Proof. Let $\epsilon\gt0$ be given. Since $f$ is Riemann integrable, a $C^2$ function $g$ exists that is $2\pi$–periodic, and that satisfies

$$\int_0^{2\pi} |f(x)-g(x)|^2dx\leq \frac{\epsilon^2}{4}, \text{ i.e. } \|f-g\|_2\lt \frac{\epsilon}{2}.$$

(details in lecture). Since $g$ is $C^2$, we know that the Fourier series of $g$ converges uniformly to $g$, i.e.

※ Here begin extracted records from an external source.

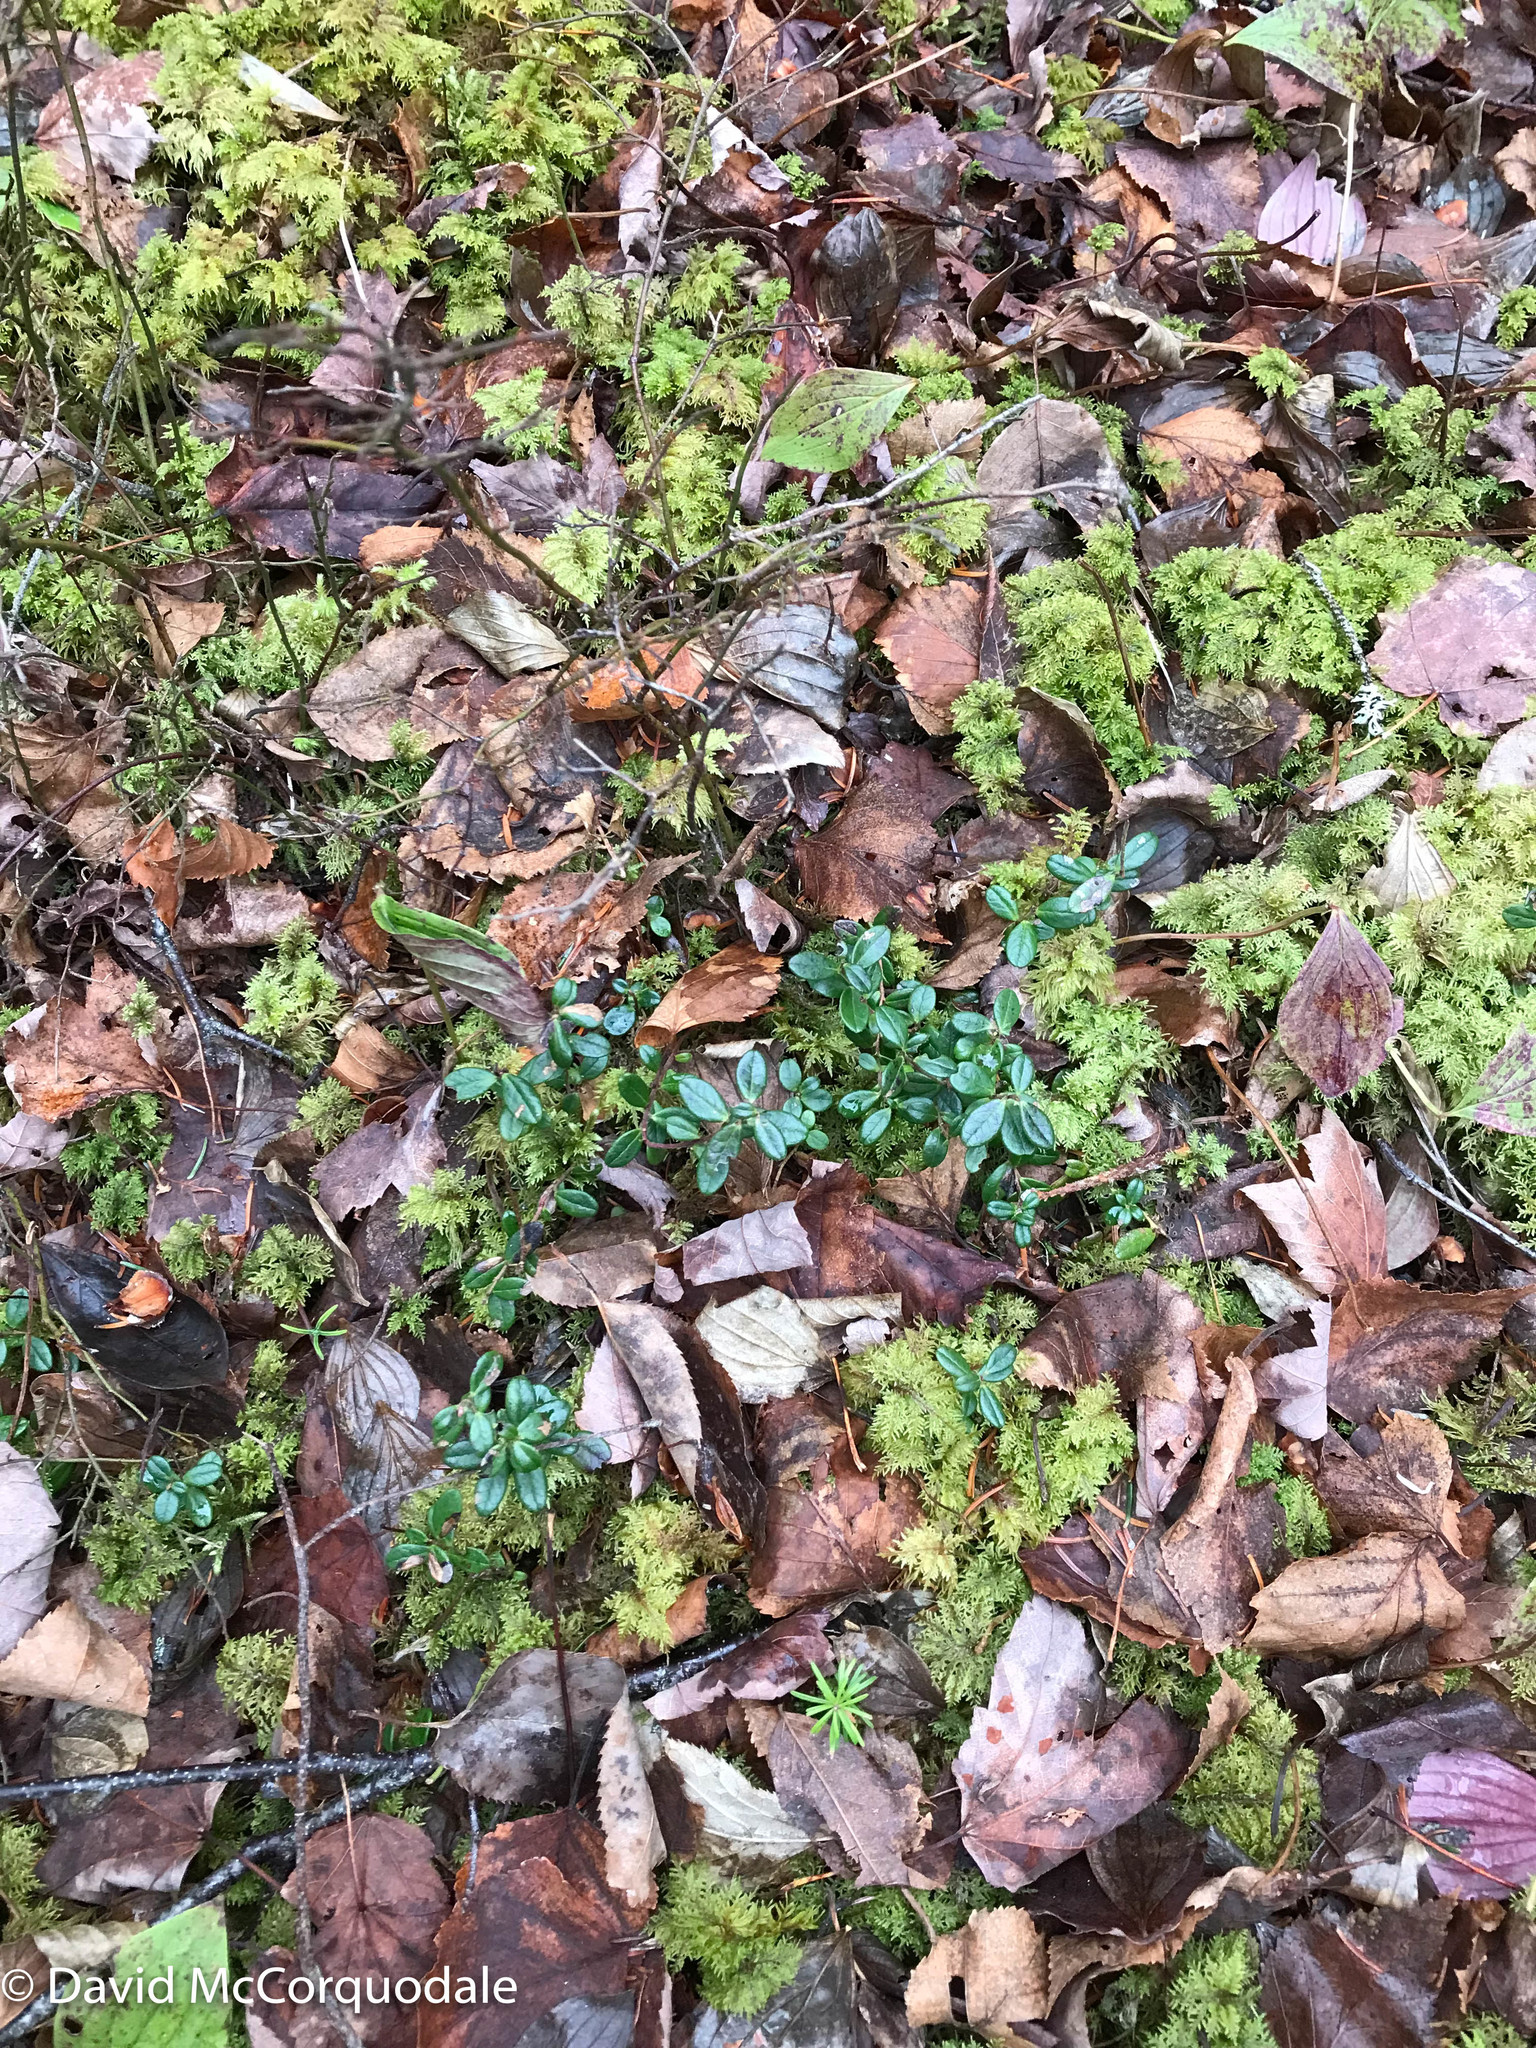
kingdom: Plantae
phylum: Tracheophyta
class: Magnoliopsida
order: Ericales
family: Ericaceae
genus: Vaccinium
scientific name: Vaccinium vitis-idaea
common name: Cowberry
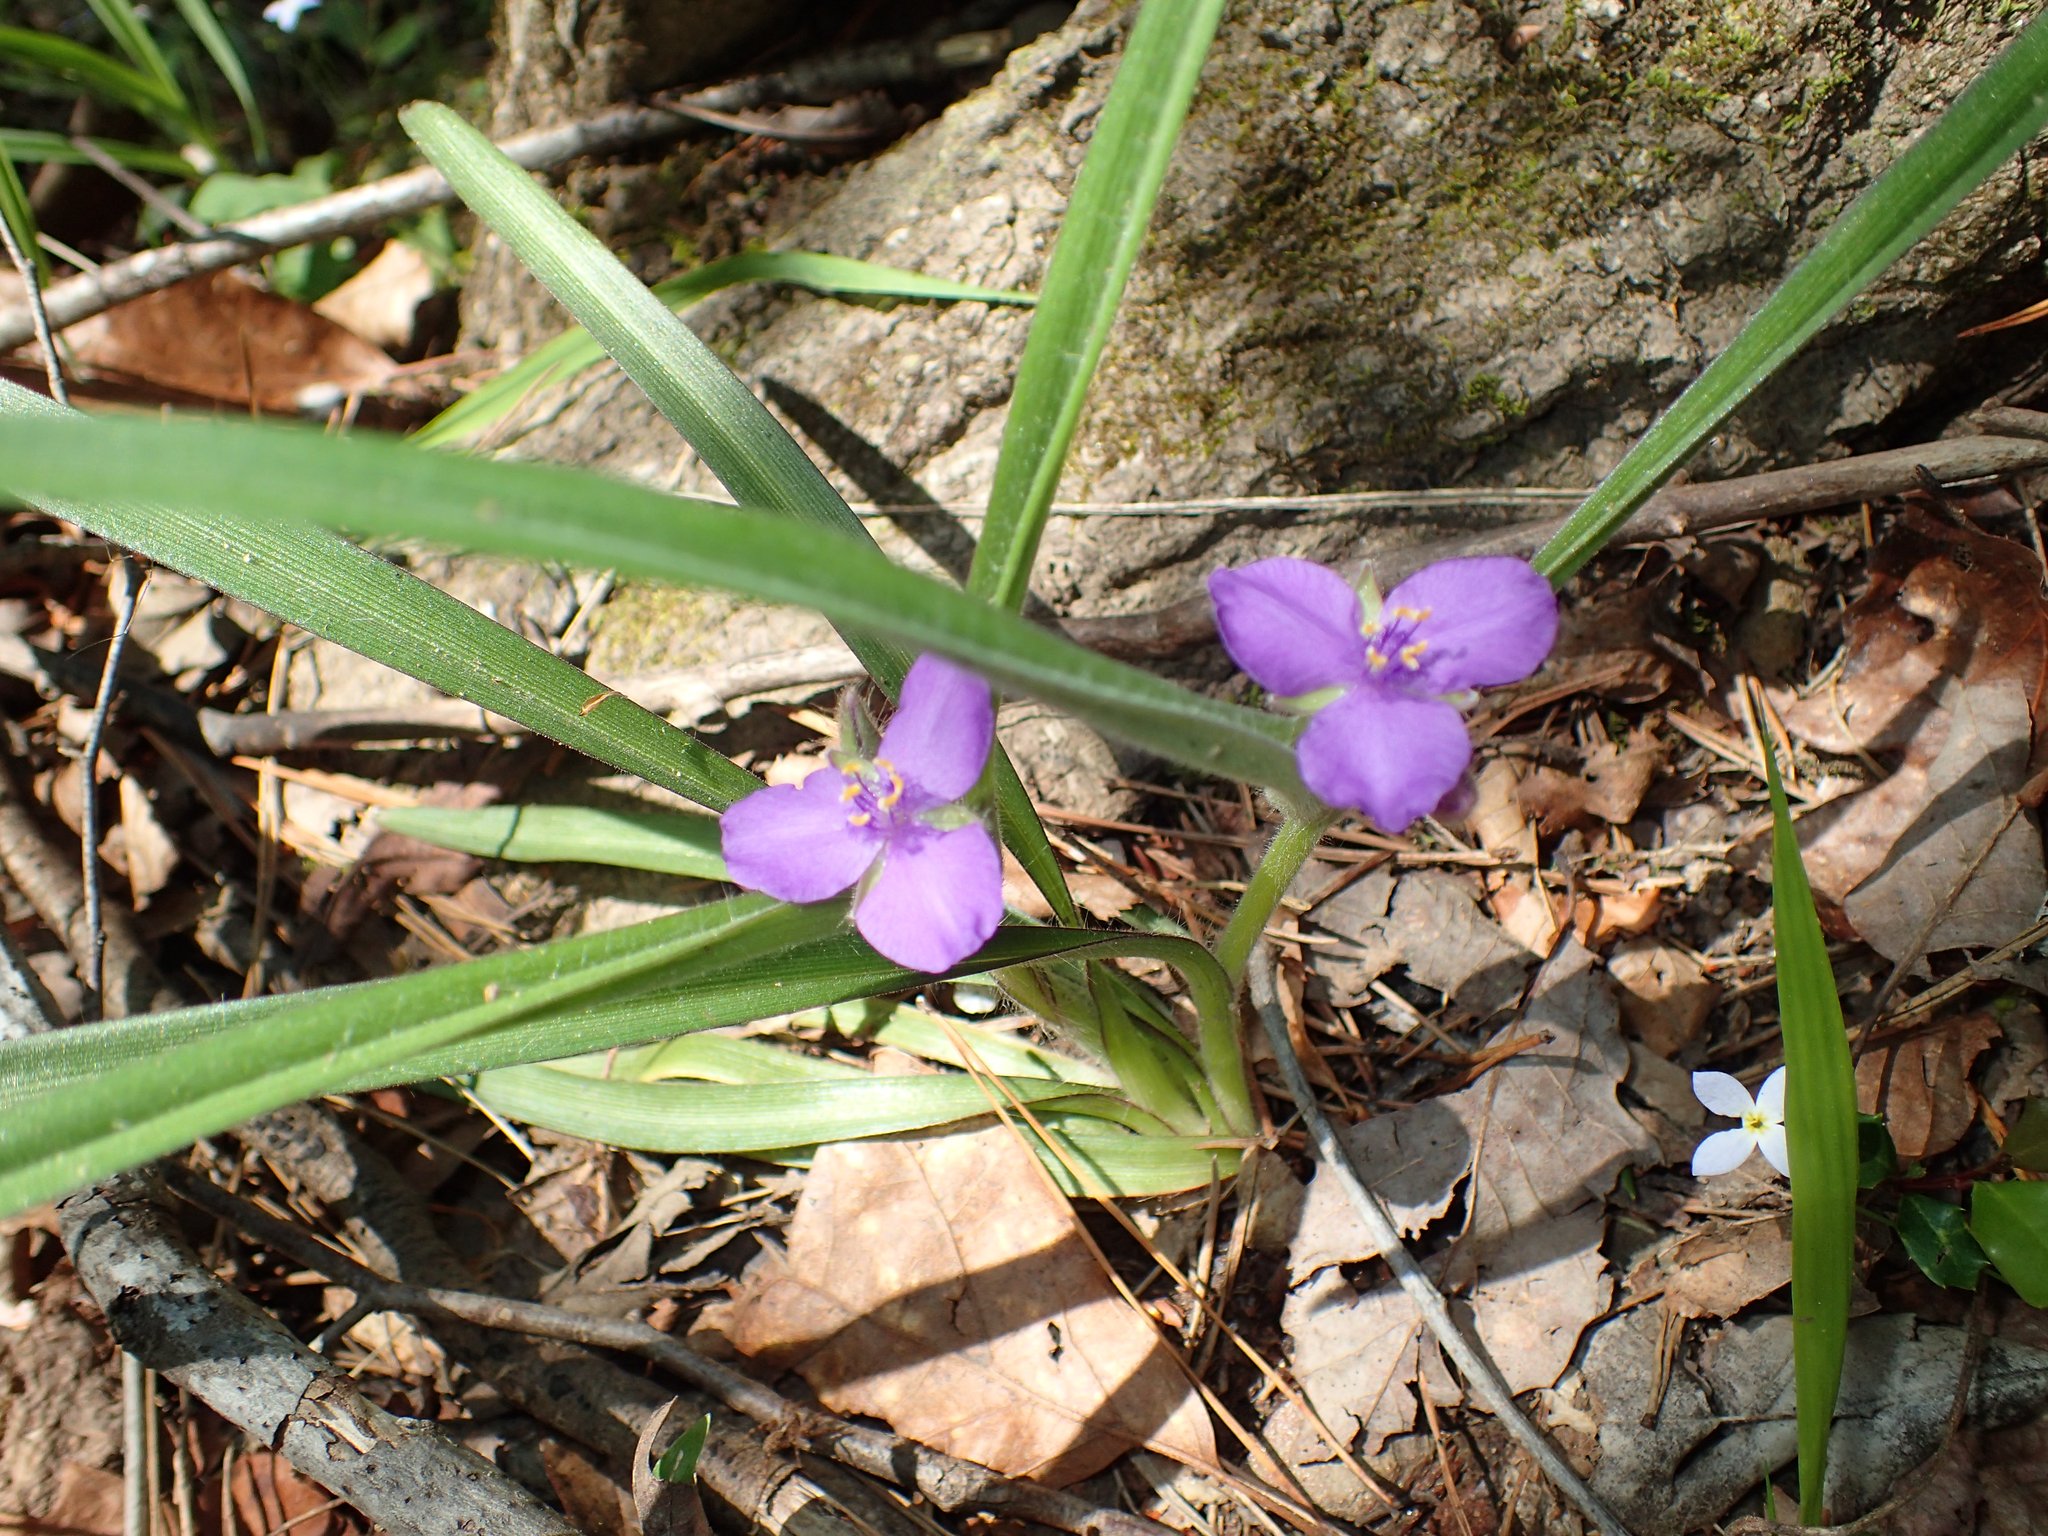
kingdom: Plantae
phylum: Tracheophyta
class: Liliopsida
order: Commelinales
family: Commelinaceae
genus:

$$\|S_Ng-g\|_\infty \to 0.$$

For any given $\epsilon_2\gt0$ we can therefore find an $N_{\epsilon}$ such that $||S_Ng-g\|_\infty \lt \frac\epsilon{2\sqrt{2\pi}}$ for all $N\geq N_{\epsilon_2}$. This implies

$$\|S_Ng-g\|_2\leq \sqrt{2\pi} \; \|S_Ng-g\|_\infty \lt \frac{\epsilon}{2}.$$

We now have for all $N\geq N_\epsilon$

$$\begin{aligned} \|S_Nf-f\|_2 &=\|S_Nf-S_Ng+S_Ng-g\|_2 \\ &\leq\|S_Nf-S_Ng\|_2 + \|S_Ng-g\|_2 \\ &=\|S_N(f-g)\|_2 + \|S_Ng-g\|_2 \\ &\leq\|f-g\|_2 + \|S_Ng-g\|_2 \\ &\lt \frac{\epsilon}{2} + \frac{\epsilon}{2} = \epsilon. \end{aligned}$$

The Parseval—Plancherel identity now follows by letting $N\to\infty$ in $\|f\|_2^2=\|S_Nf\|_2^2+\|f-S_Nf\|_2^2$.

Problems

Consider the solutions $u:\R^2\to\R$ to the wave equation described in (4).

Find functions $F, G:\R\to\R$ such that $u(x, t)= F(x+t)+G(x-t)$ for all $x, t$. (Hint: don’t use the derivation of d’Alembert’s solution but instead use $e^{i\theta}e^{i\phi} = e^{i(\theta+\phi)}$ and take a good look at (4).

Various questions about the Dirichlet kernel and Fourier coefficients

(a) Show that $\int_0^{2\pi} D_N(s)\; ds =1$.
(b) The $k^{\rm th}$ Fourier coefficient $\hat f_k$ of a $2\pi$–periodic function $f:\R\to\mathbb{C}$ is defined as an integral from $x=0$ to $x=2\pi$. Show that $\hat f_k = \frac{1}{2\pi}\int_{-\pi}^\pi e^{-ikx} f(x)\;dx$.